I am not too experienced with Typescript, however I am under the impression that if the declared types are correct, they should match the runtime structure of the objects they are describing. I am refactoring a Vue codebase (and migrating it to typescript) where the Vue component definition is modified after importing it from an SFC.
The original code expected the imported component definition to have certain structure (concretely to have ‘props’ field) which it did.
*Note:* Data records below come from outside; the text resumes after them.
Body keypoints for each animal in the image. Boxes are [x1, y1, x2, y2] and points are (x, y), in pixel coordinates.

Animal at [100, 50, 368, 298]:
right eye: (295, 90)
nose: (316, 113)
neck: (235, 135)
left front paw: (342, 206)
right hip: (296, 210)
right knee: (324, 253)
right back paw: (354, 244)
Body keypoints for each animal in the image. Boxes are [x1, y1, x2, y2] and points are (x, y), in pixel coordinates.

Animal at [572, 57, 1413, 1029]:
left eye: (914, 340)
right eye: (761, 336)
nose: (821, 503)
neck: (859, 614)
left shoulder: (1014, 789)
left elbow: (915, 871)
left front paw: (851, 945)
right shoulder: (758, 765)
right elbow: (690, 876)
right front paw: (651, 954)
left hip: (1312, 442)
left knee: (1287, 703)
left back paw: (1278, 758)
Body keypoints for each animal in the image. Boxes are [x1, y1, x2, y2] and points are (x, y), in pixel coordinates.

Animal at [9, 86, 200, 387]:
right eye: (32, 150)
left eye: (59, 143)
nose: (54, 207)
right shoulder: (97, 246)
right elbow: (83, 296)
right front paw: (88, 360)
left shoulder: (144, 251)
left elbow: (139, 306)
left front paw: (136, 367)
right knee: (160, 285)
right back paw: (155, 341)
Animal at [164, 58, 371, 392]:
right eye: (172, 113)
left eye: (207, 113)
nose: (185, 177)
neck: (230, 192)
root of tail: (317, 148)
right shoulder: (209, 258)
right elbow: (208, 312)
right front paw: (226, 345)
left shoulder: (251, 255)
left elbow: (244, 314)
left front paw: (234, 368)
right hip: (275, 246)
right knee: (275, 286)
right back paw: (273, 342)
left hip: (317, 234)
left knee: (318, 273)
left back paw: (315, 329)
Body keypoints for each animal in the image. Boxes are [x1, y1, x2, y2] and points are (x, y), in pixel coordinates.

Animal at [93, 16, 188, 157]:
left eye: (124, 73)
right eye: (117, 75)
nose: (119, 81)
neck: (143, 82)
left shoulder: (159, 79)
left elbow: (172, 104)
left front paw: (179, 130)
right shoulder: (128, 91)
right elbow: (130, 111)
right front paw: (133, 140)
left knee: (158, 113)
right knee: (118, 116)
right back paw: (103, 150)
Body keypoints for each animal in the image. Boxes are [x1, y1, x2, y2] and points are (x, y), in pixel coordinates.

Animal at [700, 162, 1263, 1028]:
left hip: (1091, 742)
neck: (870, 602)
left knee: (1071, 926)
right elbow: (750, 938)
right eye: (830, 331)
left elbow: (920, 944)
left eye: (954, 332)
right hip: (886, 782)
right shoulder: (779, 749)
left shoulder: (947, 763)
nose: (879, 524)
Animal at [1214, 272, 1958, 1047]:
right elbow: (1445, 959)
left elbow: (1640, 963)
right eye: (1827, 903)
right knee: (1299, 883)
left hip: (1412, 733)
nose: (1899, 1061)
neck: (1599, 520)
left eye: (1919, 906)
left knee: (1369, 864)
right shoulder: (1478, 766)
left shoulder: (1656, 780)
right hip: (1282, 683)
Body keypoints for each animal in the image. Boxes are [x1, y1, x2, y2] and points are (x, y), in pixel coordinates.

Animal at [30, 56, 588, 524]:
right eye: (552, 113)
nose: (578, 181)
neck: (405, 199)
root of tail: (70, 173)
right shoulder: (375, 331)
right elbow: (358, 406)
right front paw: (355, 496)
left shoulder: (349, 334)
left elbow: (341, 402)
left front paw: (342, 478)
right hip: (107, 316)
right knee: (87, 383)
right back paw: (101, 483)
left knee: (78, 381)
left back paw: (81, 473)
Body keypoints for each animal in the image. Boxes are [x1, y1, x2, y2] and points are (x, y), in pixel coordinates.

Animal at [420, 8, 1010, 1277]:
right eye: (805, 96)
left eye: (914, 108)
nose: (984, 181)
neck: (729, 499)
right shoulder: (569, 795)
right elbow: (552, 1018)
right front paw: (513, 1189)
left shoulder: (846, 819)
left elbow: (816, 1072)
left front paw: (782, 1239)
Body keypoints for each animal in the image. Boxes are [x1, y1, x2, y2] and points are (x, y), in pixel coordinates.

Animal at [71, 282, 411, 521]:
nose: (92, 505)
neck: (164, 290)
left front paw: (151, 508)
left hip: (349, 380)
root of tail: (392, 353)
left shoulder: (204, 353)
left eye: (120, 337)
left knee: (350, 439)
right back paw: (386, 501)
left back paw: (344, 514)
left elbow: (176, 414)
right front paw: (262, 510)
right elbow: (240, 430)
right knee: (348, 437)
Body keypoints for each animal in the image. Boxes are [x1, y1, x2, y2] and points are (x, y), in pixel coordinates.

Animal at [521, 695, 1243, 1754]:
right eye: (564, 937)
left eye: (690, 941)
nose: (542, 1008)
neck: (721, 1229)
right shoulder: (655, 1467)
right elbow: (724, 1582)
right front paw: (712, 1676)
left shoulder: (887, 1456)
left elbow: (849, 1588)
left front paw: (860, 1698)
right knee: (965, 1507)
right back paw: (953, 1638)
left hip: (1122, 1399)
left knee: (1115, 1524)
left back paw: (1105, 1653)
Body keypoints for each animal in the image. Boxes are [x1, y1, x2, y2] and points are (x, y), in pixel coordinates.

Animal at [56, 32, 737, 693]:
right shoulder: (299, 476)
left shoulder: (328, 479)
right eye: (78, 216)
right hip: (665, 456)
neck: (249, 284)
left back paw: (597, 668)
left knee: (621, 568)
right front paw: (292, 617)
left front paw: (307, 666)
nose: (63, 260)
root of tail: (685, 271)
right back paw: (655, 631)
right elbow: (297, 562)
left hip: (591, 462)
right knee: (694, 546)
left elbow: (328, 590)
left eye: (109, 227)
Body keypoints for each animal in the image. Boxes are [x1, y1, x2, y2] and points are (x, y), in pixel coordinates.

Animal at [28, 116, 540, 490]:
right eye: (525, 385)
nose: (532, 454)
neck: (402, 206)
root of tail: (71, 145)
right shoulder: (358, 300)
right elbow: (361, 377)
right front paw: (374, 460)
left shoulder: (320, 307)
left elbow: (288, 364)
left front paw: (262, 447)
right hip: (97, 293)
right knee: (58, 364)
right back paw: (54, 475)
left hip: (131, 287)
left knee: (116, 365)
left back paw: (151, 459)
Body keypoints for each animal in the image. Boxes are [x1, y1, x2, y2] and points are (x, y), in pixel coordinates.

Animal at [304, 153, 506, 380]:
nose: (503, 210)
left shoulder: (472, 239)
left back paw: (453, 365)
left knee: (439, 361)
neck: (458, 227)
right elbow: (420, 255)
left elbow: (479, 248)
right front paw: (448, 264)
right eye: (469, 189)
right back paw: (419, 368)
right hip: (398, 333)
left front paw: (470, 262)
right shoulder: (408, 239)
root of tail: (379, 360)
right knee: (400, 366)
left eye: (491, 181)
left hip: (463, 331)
However, after moving it ot typescript and enabling typechecking, the type of the imported component definition is DefineComponent — https://github.com/vuejs/core/blob/574c3e63bbb764c82fd7228eac979bb3e7fa731d/packages/runtime-core/src/apiDefineComponent.ts#L44 which has completely different structure and does not have the ‘props’ field.
My question is why is this discrepancy.
We can observe the behaviour in a limited environment by creating the vue 3 scaffold project — https://cli.vuejs.org/guide/creating-a-project.html and then modifying the main.ts to the following:
import { createApp, defineComponent } from 'vue'
const comp = defineComponent({props: ['msg'], render:()=>"HELLO WORLD"})
console.log(comp)
new comp()
createApp(comp).mount('#app')
This code compiles correctly, specificly, the comp
variable can be used as a constructor (the type declaration for defineComponent
says it is). However, at runtime, the code fails, because comp
points to
{
"props": ["msg"],
"render": () => () => "HELLO WORLD"
}
I am expecting the value of comp
at runtime to be compatible with the declared type but that is not the case.
This behaviour is the same even if the component is an imported SFC and not defined inline.